ACOs saved Medicare billions in 2019

The Medicare Shared Savings Program, the largest value-based payment program in fee-for-service Medicare for accountable care organizations (ACOs), saved Medicare $1.2 billion in 2019, according to CMS Administrator Seema Verma.

In a blog post for Health Affairs, Verma said that last year 541 ACOs in the Medicare Shared Savings Program cared for 11.2 million beneficiaries and generated $1.19 billion in total net savings to Medicare. It is the third year in a row that the program has achieved net program savings.

"These results clearly show that ACOs are helping improve our health system at a time when it’s needed more than ever,” said Clif Gaus, president and CEO of the National Association of ACOs (NAACOS), in an announcement. “When we emerge from the ongoing pandemic, we’ll need alternatives to fragmented fee-for-service and better cost-control strategies, which ACOs provide. There should be no debate that we need to foster the growth of more ACOs, so their benefits are delivered to more seniors." 

In addition to the positive 2019 results from CMS, Gaus said multiple analyses have shown ACOs are lowering Medicare spending by 1 percent to 2 percent, which translates into tens of billions of dollars of reduced Medicare spending when compounded annually.

CMS bends to stakeholder pressure and withdraws MFAR rule

Verma also announced on Twitter Monday that the agency has withdrawn its proposed Medicaid Fiscal Accountability Regulation (MFAR) rule. The proposed rule was designed to increase transparency in Medicaid financing but many in the health care industry argued it would have increased federal oversight on state Medicaid programs and could lead to significant funding cuts.

“We’ve listened closely to concerns that have been raised by our state and provider partners about potential unintended consequences of the proposed rule, which require further study. Therefore, CMS is withdrawing the rule from the regulatory agenda,” Verma said in the tweet.
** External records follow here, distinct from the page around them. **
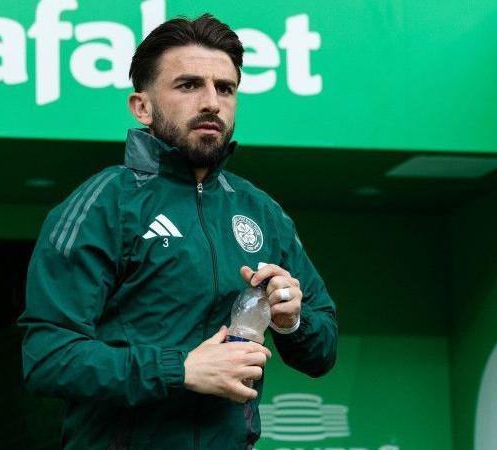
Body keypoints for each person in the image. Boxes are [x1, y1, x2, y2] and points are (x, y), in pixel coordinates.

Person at [18, 13, 337, 450]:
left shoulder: (261, 211)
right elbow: (49, 356)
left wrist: (292, 320)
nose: (211, 102)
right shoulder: (104, 203)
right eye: (188, 86)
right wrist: (180, 370)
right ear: (142, 107)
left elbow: (322, 353)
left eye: (225, 88)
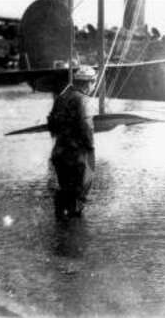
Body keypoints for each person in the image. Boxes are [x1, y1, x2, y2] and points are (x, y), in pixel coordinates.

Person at [47, 65, 97, 218]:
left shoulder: (61, 97)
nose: (93, 87)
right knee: (78, 195)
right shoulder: (84, 100)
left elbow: (51, 125)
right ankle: (76, 236)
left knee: (64, 193)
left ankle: (61, 234)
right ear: (89, 82)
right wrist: (91, 148)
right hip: (77, 156)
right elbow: (86, 127)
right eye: (93, 83)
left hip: (59, 153)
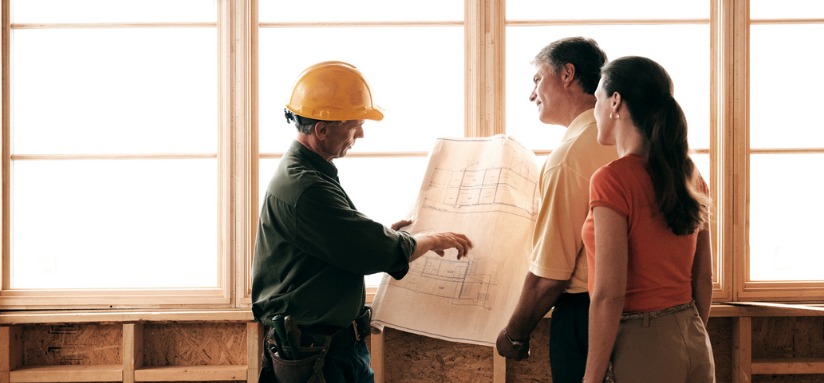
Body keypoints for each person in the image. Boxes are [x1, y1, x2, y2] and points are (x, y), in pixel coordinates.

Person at [252, 61, 474, 383]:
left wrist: (382, 236)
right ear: (322, 129)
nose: (361, 134)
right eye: (354, 125)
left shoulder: (306, 173)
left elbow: (341, 240)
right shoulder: (306, 187)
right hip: (318, 354)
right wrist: (431, 239)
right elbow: (375, 252)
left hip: (329, 348)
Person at [581, 56, 714, 383]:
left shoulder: (612, 179)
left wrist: (591, 378)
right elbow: (704, 279)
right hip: (694, 339)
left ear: (616, 102)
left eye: (597, 98)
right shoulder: (690, 174)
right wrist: (685, 333)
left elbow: (609, 294)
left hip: (642, 343)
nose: (594, 110)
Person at [493, 37, 614, 383]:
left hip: (584, 318)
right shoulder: (629, 137)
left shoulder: (570, 156)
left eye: (536, 80)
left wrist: (514, 334)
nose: (532, 95)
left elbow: (551, 274)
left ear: (567, 74)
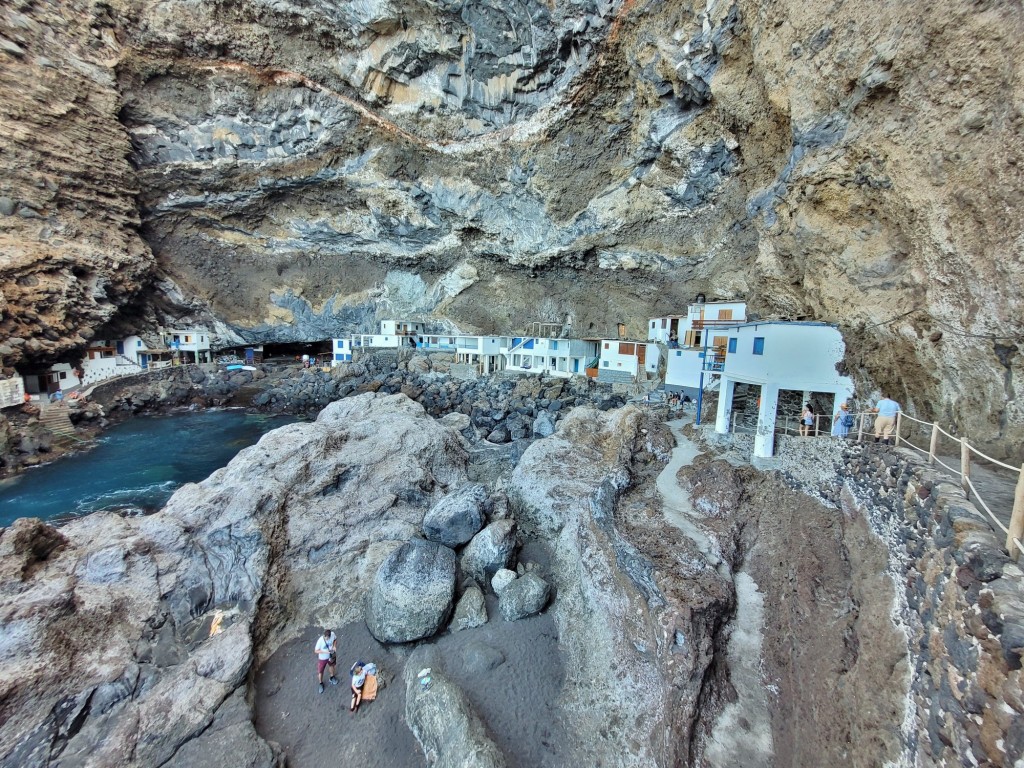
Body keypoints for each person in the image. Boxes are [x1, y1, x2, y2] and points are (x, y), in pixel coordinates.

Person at [314, 629, 338, 694]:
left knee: (332, 666)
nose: (326, 639)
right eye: (325, 637)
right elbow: (316, 651)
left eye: (327, 638)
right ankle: (320, 683)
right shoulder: (320, 641)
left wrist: (334, 646)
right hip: (322, 658)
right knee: (320, 671)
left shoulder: (332, 634)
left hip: (331, 655)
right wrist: (325, 652)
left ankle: (332, 677)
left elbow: (335, 640)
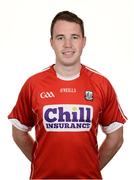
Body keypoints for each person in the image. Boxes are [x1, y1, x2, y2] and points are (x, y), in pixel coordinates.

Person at [8, 11, 127, 179]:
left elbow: (116, 137)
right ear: (51, 42)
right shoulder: (33, 84)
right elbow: (18, 131)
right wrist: (40, 161)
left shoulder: (101, 84)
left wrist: (92, 166)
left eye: (75, 37)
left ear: (84, 41)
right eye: (60, 37)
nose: (68, 44)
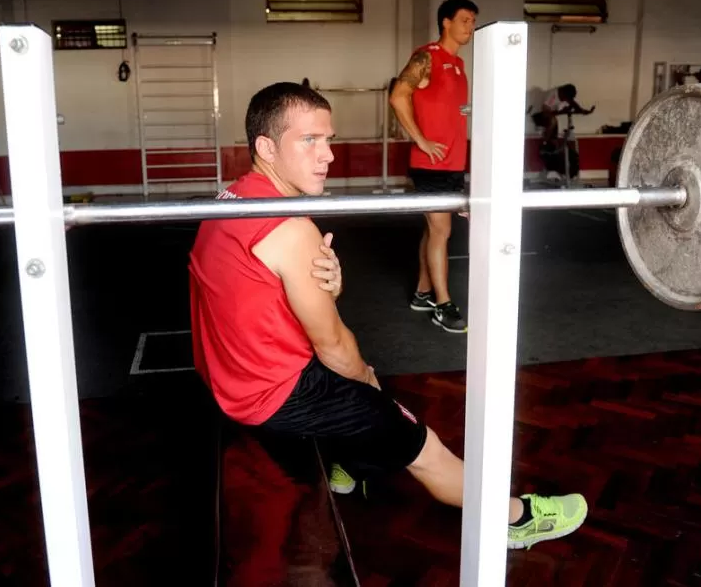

The withdrawal was welcome news to the American Hospital Association (AHA) and America’s Essential Hospitals. “Up to $50 billion in annual funding for the Medicaid program was on the line, cuts that would have crippled state financing and limited access to care, especially in rural and underserved areas. Hospitals and health systems will be greatly relieved when the proposed rule is formally withdrawn,” said AHA Executive Vice President Tom Nickels, in a statement.

America’s Essential Hospitals also praised the decision, noting that state budgets and providers are already strained under the heavy financial burden and economic fallout of COVID-19. “The nation’s essential hospitals and their low-income patients rely on Medicaid to make affordable, high-quality health care available to all. We must work to preserve and strengthen Medicaid and advance innovation in this vital safety-net program,” said Beth Feldpush, DrPH, senior vice president of policy and advocacy.